EBay will not hold your money.  They never have and never will.  Doesn’t work that way.  There are escrow companies out there, but almost none of them make their services available for big ticket items like vehicles and most legitimate sellers would never use an escrow company for reasons cited above.

eBay does not have agents or warehouses.

You can’t even get a live eBay rep to answer a phone. eBay is strictly an advertising venue.  They do not actually conduct any transactions or store any product.  All transactions are directly between the buyer and seller.  There are no eBay agents or eBay warehouses.

eBay, Craigslist, AutoTrader, and do not condone the use of Western Union or Money Gram.
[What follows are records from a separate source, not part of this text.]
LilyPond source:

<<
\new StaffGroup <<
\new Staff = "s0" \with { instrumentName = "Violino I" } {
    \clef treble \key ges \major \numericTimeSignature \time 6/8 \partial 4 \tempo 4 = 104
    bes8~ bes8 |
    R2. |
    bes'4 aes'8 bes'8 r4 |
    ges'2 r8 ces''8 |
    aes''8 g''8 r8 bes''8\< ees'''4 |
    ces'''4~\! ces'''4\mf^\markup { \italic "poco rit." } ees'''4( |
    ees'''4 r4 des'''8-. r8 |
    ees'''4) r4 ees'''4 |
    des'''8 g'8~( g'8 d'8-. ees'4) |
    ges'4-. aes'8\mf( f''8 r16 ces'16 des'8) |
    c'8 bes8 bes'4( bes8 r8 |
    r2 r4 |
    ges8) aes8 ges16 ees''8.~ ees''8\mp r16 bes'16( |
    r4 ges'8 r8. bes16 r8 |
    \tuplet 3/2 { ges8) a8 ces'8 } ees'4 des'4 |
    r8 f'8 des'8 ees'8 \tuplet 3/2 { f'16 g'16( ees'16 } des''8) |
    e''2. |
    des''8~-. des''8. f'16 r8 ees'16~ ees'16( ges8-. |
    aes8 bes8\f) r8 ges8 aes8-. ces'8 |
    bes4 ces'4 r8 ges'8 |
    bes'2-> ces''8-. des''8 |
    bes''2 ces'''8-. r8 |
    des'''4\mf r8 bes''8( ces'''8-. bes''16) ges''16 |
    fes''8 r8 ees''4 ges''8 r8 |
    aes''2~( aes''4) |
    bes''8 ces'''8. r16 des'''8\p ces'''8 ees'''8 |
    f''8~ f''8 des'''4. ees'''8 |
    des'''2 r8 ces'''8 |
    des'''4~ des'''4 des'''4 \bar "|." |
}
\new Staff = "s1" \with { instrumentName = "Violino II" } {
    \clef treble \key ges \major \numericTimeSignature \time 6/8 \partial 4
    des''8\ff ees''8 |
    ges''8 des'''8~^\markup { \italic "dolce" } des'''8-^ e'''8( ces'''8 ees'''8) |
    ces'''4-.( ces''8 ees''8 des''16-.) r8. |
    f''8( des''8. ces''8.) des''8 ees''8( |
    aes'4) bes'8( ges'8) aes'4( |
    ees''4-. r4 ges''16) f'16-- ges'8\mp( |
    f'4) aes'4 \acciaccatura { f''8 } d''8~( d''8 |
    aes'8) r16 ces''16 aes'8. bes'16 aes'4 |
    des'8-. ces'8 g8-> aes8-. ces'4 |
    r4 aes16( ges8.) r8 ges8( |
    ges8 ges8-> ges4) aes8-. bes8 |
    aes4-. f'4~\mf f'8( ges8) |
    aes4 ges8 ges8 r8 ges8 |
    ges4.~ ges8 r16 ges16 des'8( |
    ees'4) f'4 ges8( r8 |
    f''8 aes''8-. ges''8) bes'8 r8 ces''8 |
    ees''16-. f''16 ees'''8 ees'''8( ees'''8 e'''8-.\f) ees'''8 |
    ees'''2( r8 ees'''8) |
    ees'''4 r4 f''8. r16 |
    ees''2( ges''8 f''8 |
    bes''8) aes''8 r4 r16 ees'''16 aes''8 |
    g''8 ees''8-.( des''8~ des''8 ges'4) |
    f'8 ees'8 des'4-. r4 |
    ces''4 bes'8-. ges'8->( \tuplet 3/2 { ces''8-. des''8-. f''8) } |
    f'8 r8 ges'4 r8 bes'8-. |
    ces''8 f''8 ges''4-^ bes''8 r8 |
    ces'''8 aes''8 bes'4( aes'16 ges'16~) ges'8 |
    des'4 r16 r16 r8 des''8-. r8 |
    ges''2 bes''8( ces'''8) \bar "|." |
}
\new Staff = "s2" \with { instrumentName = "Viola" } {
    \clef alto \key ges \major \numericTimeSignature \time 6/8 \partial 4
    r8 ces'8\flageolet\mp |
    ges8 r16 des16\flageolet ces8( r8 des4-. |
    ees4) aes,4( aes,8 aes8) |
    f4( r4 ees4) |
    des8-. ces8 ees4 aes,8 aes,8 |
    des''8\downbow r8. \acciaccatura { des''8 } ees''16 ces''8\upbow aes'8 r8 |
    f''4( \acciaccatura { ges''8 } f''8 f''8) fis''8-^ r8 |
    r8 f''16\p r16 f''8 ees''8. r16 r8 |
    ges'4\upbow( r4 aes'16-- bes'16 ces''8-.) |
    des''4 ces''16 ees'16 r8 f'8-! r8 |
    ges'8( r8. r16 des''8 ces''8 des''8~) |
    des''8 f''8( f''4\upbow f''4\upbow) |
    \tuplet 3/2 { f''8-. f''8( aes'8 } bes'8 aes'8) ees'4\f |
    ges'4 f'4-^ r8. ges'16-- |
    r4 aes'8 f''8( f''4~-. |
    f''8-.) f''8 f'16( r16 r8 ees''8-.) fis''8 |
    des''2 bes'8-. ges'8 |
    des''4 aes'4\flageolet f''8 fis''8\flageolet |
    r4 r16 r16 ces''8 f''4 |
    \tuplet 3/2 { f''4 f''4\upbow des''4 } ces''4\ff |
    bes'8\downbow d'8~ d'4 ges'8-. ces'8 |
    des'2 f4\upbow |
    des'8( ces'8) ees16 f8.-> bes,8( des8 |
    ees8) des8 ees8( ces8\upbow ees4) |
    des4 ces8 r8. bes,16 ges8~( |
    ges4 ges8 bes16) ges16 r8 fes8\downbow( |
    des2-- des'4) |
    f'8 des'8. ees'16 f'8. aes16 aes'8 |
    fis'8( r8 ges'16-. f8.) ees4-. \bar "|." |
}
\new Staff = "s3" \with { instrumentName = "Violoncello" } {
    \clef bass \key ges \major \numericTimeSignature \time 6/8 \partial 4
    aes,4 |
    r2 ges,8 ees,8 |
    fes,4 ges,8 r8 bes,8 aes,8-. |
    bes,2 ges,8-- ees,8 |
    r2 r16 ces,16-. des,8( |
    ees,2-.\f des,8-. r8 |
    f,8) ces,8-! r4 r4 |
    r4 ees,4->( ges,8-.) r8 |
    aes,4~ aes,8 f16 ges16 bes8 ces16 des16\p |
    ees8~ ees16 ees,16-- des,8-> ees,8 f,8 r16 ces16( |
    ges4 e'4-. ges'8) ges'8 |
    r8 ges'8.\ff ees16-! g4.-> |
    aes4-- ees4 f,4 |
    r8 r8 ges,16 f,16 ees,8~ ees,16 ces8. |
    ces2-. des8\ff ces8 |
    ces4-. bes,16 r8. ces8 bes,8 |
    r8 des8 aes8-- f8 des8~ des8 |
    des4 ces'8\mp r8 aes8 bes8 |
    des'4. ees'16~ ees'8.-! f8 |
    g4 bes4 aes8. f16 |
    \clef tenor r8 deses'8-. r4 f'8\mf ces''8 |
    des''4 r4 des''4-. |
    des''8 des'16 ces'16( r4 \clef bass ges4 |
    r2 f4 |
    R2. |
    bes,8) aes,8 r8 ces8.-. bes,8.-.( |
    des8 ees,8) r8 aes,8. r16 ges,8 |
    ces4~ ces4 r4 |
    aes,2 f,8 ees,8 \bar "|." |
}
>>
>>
On all of the above mentioned advertising sites there are big bold warnings about not using these payment services.  The reason scammers use these money transfer services is that the money can be picked up anywhere in the world and it is very difficult to trace.  A legitimate seller accepts only cash, bank checks, or bank to bank wire transfers for payment.  They may ask you to leave a small deposit via PayPal but they will generally not allow you to make full payment via PayPal because PayPal payments funded with a credit card can be reversed.

All of these scams play off people’s desire for a bargain.   Never let your greed for a bargain override good old fashioned common sense.  “If it is too good to be true it always is” 

Now if you insist on supporting these scammers with your hard earned money don’t come crying to me or anybody else when you don’t get your “deal of the decade”.   You have been warned!